- Dataset records
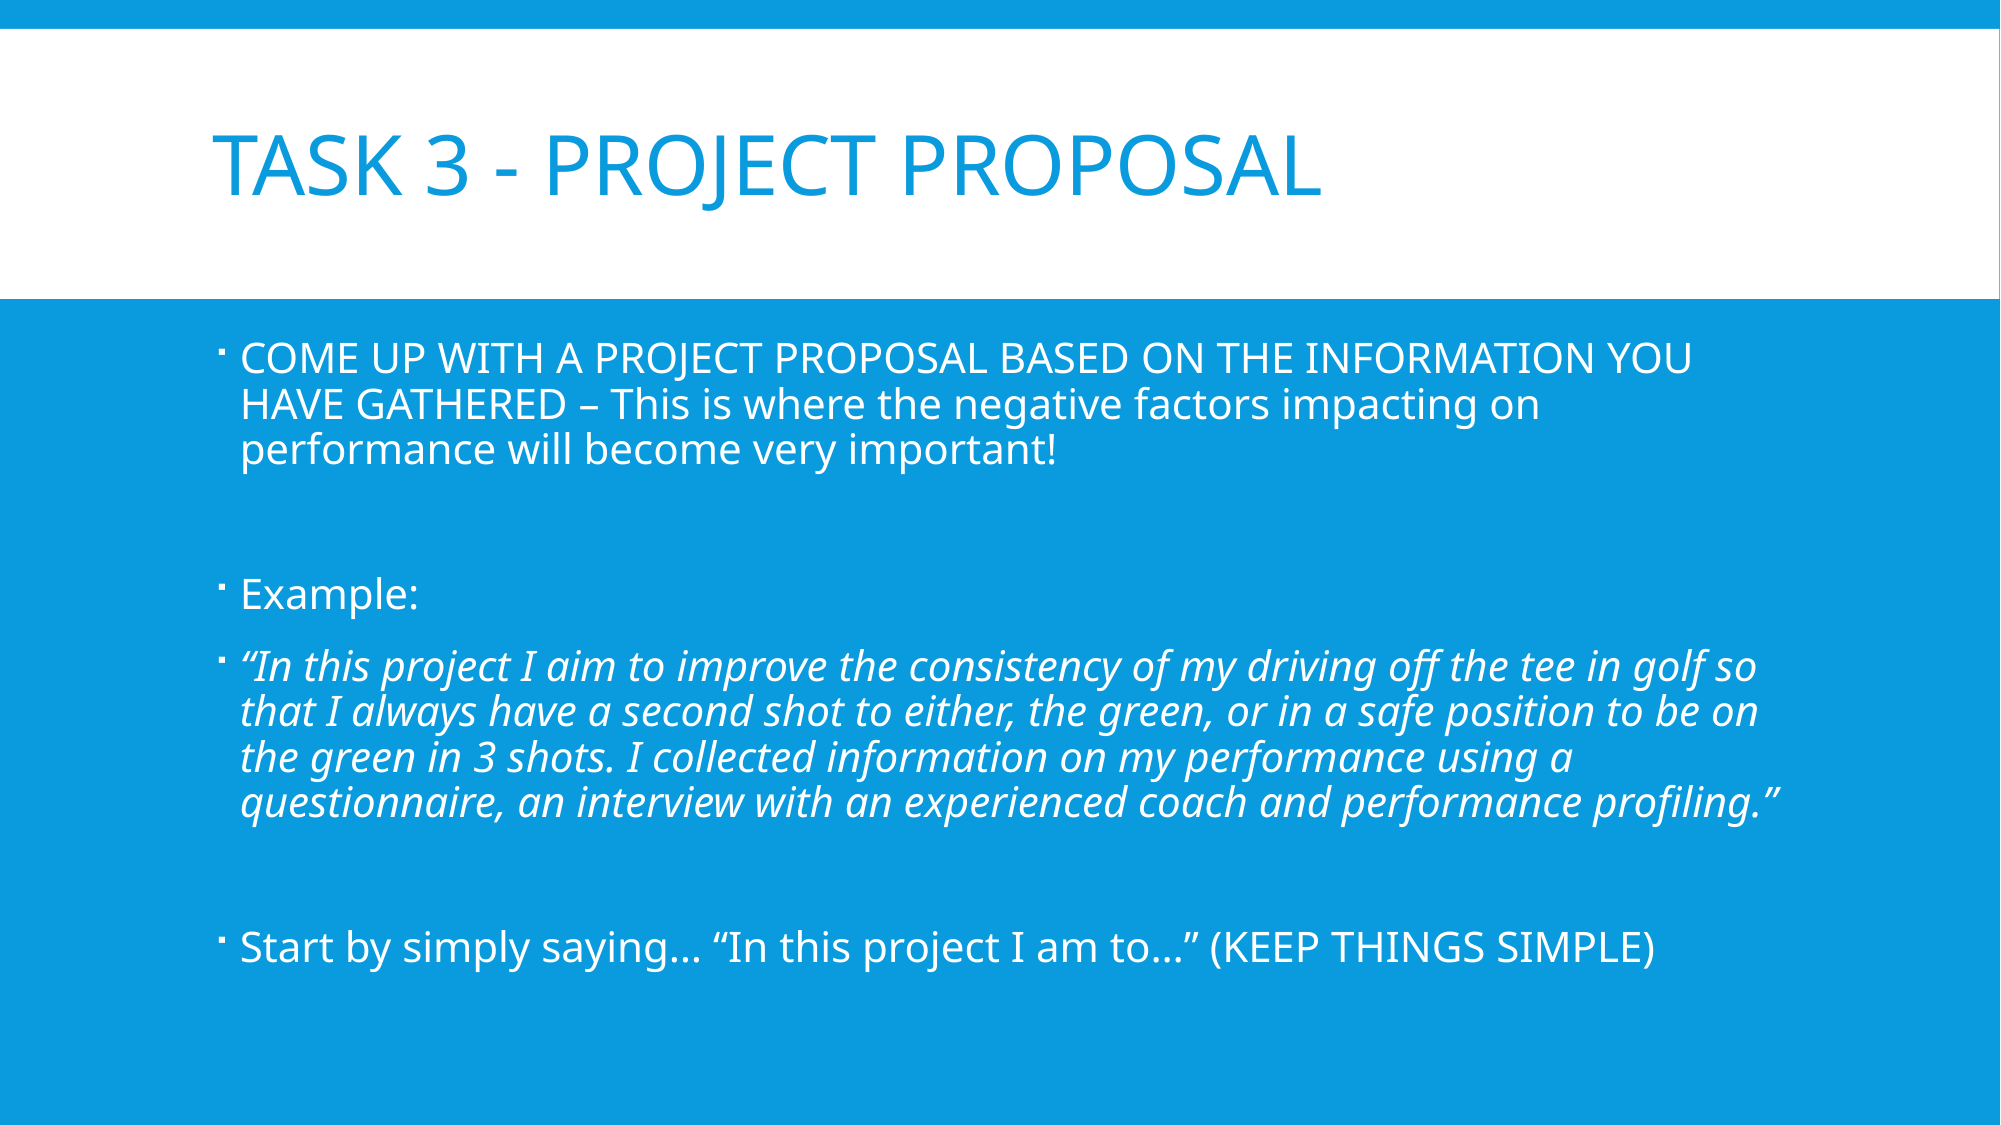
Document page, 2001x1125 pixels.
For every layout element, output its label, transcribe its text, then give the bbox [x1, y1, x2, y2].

list COME UP WITH A PROJECT PROPOSAL BASED ON THE INFORMATION YOU HAVE GATHERED – This is where the negative factors impacting on performance will become very important! Example: “In this project I aim to improve the consistency of my driving off the tee in golf so that I always have a second shot to either, the green, or in a safe position to be on the green in 3 shots. I collected information on my performance using a questionnaire, an interview with an experienced coach and performance profiling.” Start by simply saying… “In this project I am to…” (KEEP THINGS SIMPLE) [197, 329, 1803, 1020]
title Task 3 - Project Proposal [197, 46, 1803, 295]
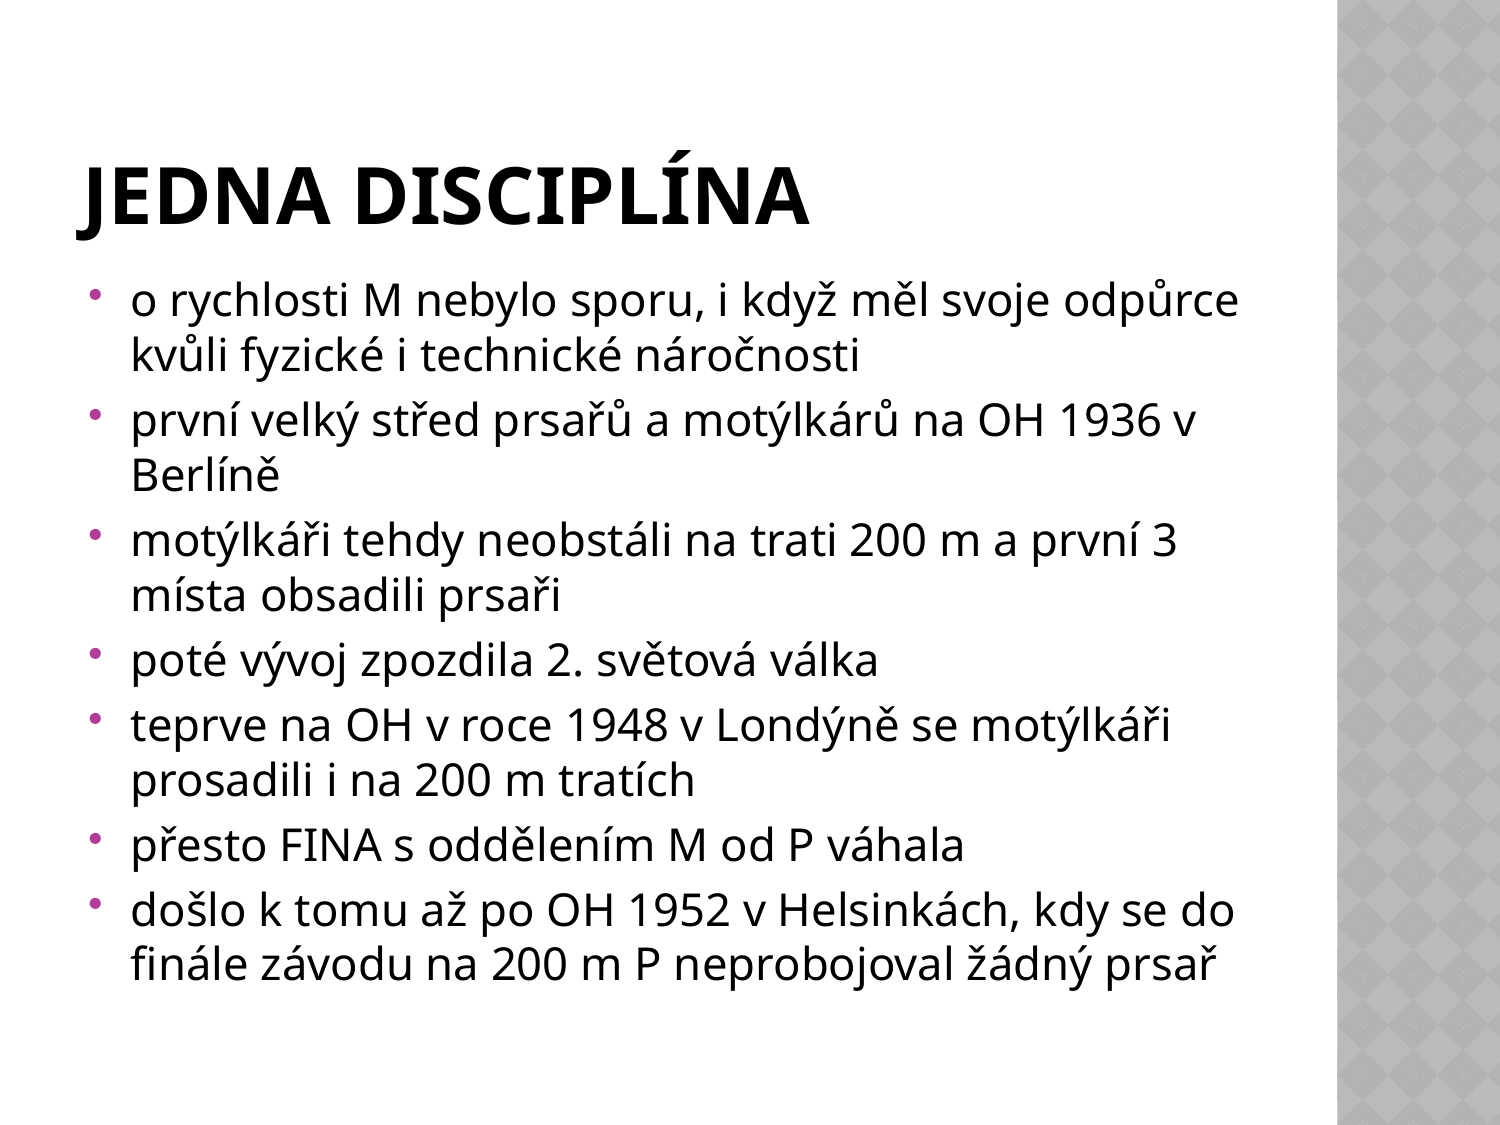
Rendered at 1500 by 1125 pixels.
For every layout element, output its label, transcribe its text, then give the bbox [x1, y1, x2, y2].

title jedna disciplína [75, 52, 1263, 240]
list o rychlosti M nebylo sporu, i když měl svoje odpůrce kvůli fyzické i technické náročnosti první velký střed prsařů a motýlkárů na OH 1936 v Berlíně motýlkáři tehdy neobstáli na trati 200 m a první 3 místa obsadili prsaři poté vývoj zpozdila 2. světová válka teprve na OH v roce 1948 v Londýně se motýlkáři prosadili i na 200 m tratích přesto FINA s oddělením M od P váhala došlo k tomu až po OH 1952 v Helsinkách, kdy se do finále závodu na 200 m P neprobojoval žádný prsař [75, 264, 1263, 1059]
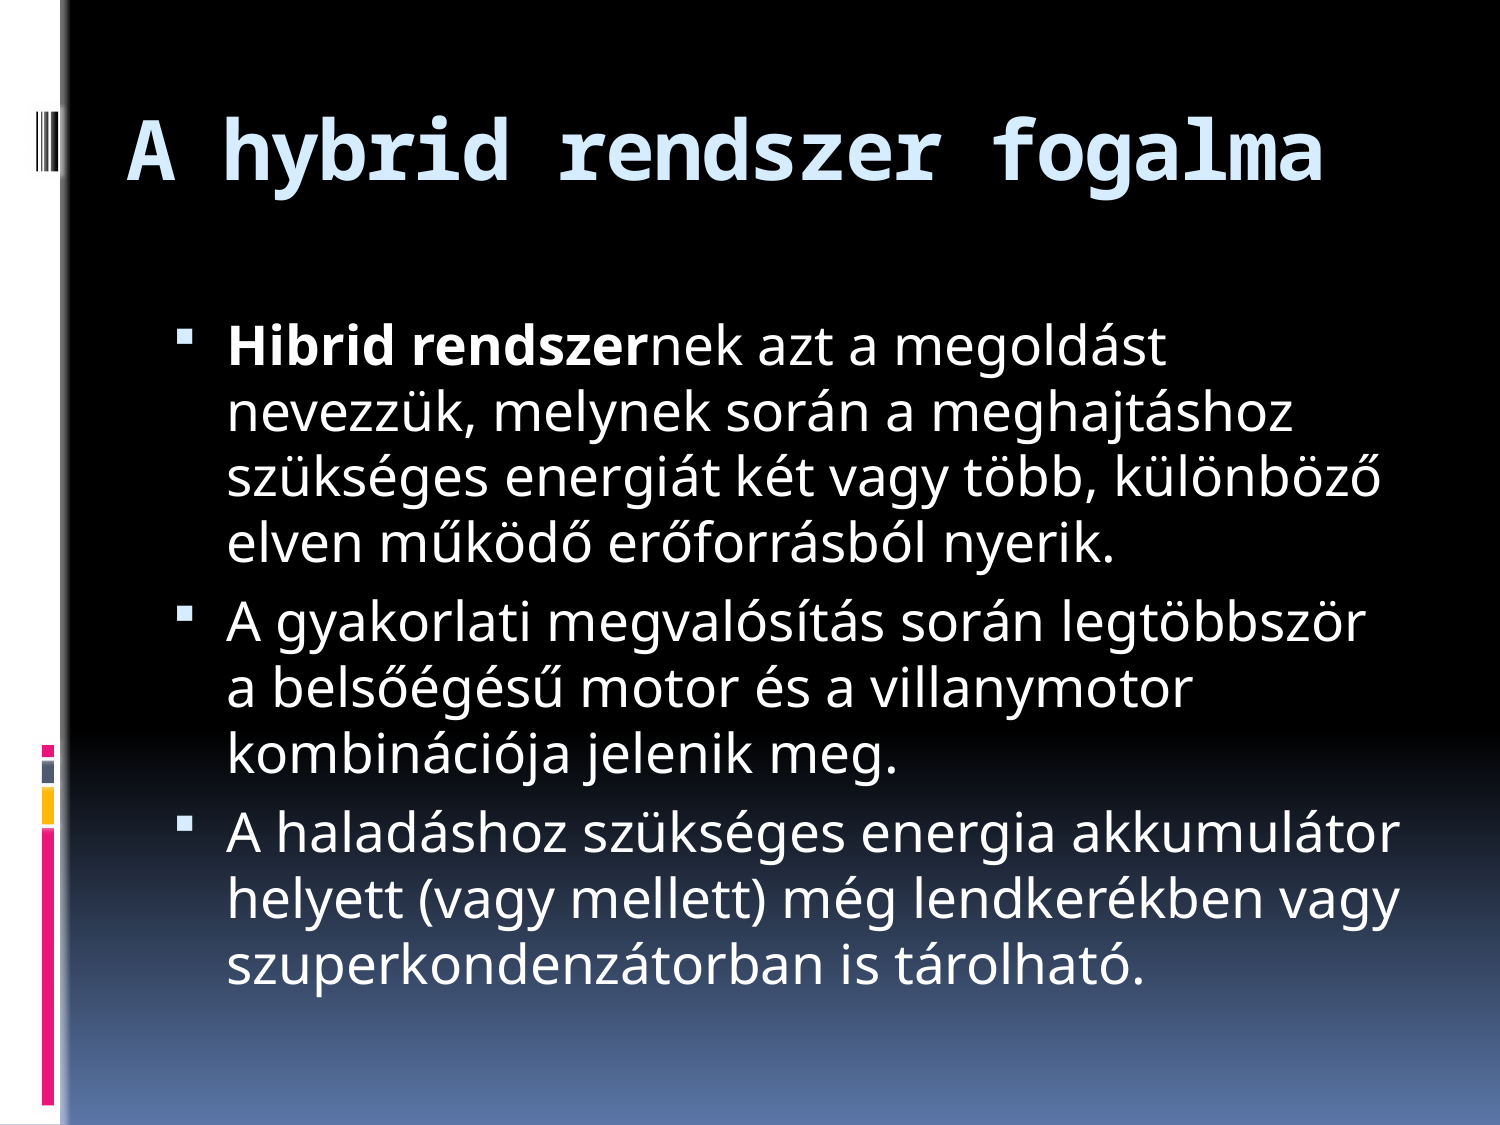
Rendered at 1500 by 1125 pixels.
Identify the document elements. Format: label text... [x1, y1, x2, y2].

list Hibrid rendszernek azt a megoldást nevezzük, melynek során a meghajtáshoz szükséges energiát két vagy több, különböző elven működő erőforrásból nyerik. A gyakorlati megvalósítás során legtöbbször a belsőégésű motor és a villanymotor kombinációja jelenik meg. A haladáshoz szükséges energia akkumulátor helyett (vagy mellett) még lendkerékben vagy szuperkondenzátorban is tárolható. [147, 302, 1423, 1053]
text_box A hybrid rendszer fogalma [111, 90, 1342, 205]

- Instruction
Beginning with the line that holds "Identify the document" and ending with the last line of the data, copy each line exactly and add nothing.

- Task answer
Identify the document elements. Format: label text... [x1, y1, x2, y2].

list Hibrid rendszernek azt a megoldást nevezzük, melynek során a meghajtáshoz szükséges energiát két vagy több, különböző elven működő erőforrásból nyerik. A gyakorlati megvalósítás során legtöbbször a belsőégésű motor és a villanymotor kombinációja jelenik meg. A haladáshoz szükséges energia akkumulátor helyett (vagy mellett) még lendkerékben vagy szuperkondenzátorban is tárolható. [147, 302, 1423, 1053]
text_box A hybrid rendszer fogalma [111, 90, 1342, 205]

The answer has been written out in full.